State's Earned Sick Time Law Goes Into Effect

Backers of the state's earned sick time law — which voters easily approved in the fall, and which takes effect Wednesday — rallied Tuesday, saying the new law will extend benefits to nearly 1 million workers.

"Hard-working people no longer risk losing their job if they have to stay home to care for themselves or for a sick child," Deb Fastino, co-chair of Raise Up Massachusetts, the coalition that successfully put sick time on November's ballot, said at the Boston rally, according to the group.

Starting Wednesday, all Massachusetts workers — part- and full-timers — will have the chance to accrue and use up to 40 hours of sick time a year. Employees of companies with 11 or more workers will have access to paid sick time, while workers at smaller businesses can receive unpaid time.

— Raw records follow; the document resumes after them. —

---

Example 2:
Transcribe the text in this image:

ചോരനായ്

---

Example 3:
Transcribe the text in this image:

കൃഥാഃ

“From construction workers at the airport to people who just push wheelchairs to people who clean the airport, everyone needs paid sick time. Period," said Jonathan Cornier, an airport worker from Jamaica Plain.

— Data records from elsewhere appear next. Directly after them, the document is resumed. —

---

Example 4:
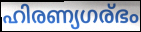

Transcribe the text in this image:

ഹിരണ്യഗര്ഭം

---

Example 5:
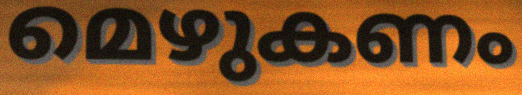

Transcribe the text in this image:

മെഴുകണം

Cornier said he hurt his arms on the job last year, missing two months of work. While recovering, he used up his vacation time and the remaining days he went unpaid.

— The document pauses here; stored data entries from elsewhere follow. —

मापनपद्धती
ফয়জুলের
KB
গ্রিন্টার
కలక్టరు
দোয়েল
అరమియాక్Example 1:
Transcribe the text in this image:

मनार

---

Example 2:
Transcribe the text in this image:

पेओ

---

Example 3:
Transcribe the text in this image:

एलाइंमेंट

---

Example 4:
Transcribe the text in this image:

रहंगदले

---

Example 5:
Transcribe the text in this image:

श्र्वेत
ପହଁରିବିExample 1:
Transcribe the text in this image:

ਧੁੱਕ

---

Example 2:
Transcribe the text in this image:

After soliciting public and business input, state Attorney General Maura Healey on June 19 issued final regulations for the sick time law.

Healey also appeared at the rally Tuesday. “This isn't the first paid sick time law in the country, but it is the most expansive," she said.

Business groups worry about compliance with the new law, especially for small companies without human resources departments. They criticized the law last year, calling it a costly one-size-fits-all mandate.